## Data to process
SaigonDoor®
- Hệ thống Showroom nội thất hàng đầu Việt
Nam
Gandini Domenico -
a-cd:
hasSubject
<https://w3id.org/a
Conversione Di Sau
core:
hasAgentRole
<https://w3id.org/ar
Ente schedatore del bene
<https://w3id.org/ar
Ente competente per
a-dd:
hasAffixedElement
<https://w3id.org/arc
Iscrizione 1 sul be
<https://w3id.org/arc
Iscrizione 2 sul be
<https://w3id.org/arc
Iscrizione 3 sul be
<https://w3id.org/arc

## Problem requirements
Copy out every line of the records above, putting "hasTopic" in place of "hasSubject" and leaving everything else as it is.

## Answer box
SaigonDoor®
- Hệ thống Showroom nội thất hàng đầu Việt
Nam
Gandini Domenico -
a-cd:
hasTopic
<https://w3id.org/a
Conversione Di Sau
core:
hasAgentRole
<https://w3id.org/ar
Ente schedatore del bene
<https://w3id.org/ar
Ente competente per
a-dd:
hasAffixedElement
<https://w3id.org/arc
Iscrizione 1 sul be
<https://w3id.org/arc
Iscrizione 2 sul be
<https://w3id.org/arc
Iscrizione 3 sul be
<https://w3id.org/arc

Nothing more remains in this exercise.